His interest in mundane subjects found in newspapers and magazines, for instance, can not only be seen reflected in the works of peers at the time, like Sigmar Polke and a generation of artists like Vik Muniz.  Artists like Jeff Koons and Damien Hirst, who appropriate department store or supermarket objects, are also indebted to Warhol’s legacy.

Traces of Warhol’s iconic portraits of celebrities like Jackie O. with “Red Jackie” (1964), and Marilyn Monroe with “Turquoise Marilyn” (1964), can be seen in the current crop of popular artists like Elizabeth Peyton, Karen Kilimnik and Cindy Sherman.
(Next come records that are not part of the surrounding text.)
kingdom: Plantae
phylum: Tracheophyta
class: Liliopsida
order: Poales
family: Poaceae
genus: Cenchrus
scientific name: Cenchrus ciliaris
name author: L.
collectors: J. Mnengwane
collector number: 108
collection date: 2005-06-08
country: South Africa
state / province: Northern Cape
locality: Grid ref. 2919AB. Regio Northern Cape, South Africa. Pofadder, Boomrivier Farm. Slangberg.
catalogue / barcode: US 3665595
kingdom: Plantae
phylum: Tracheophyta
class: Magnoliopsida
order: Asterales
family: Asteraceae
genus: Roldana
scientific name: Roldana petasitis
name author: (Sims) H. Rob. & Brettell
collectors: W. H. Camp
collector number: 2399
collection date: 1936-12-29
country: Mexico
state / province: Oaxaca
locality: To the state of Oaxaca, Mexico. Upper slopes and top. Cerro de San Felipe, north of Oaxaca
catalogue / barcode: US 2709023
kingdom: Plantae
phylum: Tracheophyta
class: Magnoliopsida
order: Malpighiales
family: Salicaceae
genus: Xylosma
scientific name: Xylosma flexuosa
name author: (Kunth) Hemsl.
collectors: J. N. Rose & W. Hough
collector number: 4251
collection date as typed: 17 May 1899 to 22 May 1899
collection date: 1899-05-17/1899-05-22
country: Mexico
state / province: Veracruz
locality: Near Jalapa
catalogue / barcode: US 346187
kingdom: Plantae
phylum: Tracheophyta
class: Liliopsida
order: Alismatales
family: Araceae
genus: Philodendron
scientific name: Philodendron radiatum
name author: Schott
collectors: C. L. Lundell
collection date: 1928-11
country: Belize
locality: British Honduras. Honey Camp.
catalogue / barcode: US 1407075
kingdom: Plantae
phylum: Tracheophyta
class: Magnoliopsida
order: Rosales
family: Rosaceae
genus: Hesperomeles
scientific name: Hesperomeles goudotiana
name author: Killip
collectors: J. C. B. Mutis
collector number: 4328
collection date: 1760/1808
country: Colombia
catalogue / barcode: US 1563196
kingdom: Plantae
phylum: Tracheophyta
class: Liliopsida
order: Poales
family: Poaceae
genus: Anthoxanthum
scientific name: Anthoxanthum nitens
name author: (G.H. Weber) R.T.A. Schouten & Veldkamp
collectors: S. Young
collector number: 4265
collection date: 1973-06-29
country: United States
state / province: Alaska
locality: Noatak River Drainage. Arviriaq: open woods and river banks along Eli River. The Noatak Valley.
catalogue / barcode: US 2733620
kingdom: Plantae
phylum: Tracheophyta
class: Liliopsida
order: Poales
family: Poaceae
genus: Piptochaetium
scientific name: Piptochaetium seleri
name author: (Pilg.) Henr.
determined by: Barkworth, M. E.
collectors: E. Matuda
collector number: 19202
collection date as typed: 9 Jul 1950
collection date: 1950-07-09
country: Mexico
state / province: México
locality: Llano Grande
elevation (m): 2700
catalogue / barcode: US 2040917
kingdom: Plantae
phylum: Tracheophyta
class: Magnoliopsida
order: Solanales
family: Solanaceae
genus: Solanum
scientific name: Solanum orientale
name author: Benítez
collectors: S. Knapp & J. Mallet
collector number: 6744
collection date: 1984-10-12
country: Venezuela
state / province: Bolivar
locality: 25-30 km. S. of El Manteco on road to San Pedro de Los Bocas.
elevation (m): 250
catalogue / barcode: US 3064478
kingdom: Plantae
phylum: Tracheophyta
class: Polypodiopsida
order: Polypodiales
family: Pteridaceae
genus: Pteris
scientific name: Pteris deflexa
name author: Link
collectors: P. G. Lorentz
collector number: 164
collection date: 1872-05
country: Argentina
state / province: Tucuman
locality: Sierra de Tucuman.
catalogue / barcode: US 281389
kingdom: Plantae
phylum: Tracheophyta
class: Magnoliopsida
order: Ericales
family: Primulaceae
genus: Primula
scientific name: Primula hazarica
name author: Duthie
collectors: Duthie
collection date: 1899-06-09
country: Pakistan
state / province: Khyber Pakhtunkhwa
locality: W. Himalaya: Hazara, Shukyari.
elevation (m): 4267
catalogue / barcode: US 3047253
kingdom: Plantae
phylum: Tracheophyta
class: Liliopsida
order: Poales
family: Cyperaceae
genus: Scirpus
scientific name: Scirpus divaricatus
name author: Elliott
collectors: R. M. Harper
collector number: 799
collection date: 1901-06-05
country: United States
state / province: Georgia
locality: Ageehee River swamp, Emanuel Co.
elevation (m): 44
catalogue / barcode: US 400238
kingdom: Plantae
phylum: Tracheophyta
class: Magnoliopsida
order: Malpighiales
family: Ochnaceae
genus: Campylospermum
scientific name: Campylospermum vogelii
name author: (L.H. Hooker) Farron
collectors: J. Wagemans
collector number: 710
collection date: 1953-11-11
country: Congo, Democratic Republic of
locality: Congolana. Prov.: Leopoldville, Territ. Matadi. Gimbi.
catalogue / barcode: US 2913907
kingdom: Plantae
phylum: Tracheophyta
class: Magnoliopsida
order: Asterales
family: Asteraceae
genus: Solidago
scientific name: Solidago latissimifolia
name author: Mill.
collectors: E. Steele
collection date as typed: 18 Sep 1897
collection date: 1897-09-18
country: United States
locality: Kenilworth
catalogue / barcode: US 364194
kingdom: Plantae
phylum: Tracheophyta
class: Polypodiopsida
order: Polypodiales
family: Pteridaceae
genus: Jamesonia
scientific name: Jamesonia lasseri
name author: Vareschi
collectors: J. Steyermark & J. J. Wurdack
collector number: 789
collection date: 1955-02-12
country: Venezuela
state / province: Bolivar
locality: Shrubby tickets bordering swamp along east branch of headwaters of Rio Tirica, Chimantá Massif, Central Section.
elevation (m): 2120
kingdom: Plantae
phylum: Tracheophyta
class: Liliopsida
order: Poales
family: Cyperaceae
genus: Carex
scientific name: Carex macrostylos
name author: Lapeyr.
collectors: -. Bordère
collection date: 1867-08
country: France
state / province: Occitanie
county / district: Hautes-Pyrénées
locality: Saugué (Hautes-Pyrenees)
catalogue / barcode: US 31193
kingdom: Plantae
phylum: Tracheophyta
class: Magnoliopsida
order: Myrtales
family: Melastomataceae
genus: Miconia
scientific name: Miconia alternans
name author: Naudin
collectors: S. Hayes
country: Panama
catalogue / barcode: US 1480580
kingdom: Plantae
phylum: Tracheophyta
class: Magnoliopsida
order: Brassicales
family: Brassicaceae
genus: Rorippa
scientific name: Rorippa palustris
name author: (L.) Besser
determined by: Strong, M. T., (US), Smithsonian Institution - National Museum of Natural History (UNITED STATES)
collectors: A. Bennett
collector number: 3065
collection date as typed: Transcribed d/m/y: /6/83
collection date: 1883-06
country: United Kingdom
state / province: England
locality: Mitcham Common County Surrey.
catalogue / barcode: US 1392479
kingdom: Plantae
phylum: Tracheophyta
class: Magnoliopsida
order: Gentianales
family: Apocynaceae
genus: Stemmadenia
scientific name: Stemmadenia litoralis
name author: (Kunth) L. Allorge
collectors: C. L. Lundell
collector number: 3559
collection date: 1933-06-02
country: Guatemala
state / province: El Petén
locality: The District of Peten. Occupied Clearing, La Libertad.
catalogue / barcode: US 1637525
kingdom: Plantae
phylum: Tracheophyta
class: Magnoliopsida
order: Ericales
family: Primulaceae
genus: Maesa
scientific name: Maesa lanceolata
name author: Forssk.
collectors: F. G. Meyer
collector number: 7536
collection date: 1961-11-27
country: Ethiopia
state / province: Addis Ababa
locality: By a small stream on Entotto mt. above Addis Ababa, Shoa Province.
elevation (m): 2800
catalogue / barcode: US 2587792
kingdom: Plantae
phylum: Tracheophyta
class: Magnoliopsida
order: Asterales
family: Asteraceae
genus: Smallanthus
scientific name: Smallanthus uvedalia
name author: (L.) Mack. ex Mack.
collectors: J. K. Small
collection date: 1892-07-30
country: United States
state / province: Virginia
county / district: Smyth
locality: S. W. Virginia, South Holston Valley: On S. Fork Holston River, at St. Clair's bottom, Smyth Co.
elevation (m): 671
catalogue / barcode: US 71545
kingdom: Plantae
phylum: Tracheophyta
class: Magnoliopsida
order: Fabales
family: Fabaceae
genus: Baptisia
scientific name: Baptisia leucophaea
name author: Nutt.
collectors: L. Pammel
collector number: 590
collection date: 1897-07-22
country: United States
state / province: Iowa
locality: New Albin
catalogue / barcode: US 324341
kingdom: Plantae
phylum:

“The exhibition shows the dialogue and conversation between works of art and artists across generations,” museum officials said.

To coincide with the tale end of the show, the Andy Warhol Foundation is planning an auction of the “prince of Pop’s” never-been-seen remaining inventory of silk-screen paintings, drawings, prints, collages and photos from his estate — some 20,000 works it plans to sell at Christie’s for more than $100 million, according to The Wall Street Journal.

The foundation seems to be banking on another famed Warhol quote: “Making money is art and working is art and good business is the best art.”

Its chairman, Michael Straus, told the paper that it plans to use the revenue to increase its $225 million endowment.

But some art collectors expressed concerns that the sale will flood the market with Warhols and thereby “dilute” the artist’s brand — and prices his work has commanded.

With more than 100,000 lesser-known photos, prints and drawings, however, his art’s prices already fluctuated greatly, from a few thousand dollars to more than $5 million, the Journal noted.

Christie’s will have a series of Warhol auctions, the Journal said, starting with a Nov. 12 sale of some 350 works, followed by a series of online-only sales of lower-priced pieces in February and in subsequent years.

The Campbell Soup Company, which is one of the supporters of the Met’s educational programs connected to the show, is also honoring Warhol, issuing last week 1.2 million limited edition cans of condensed tomato soup with labels inspired by the art star.

Perhaps Warhol is smiling down at all of this from a perch at one of his favorite places.

After all, he said, “I never think that people die. They just go to department stores.”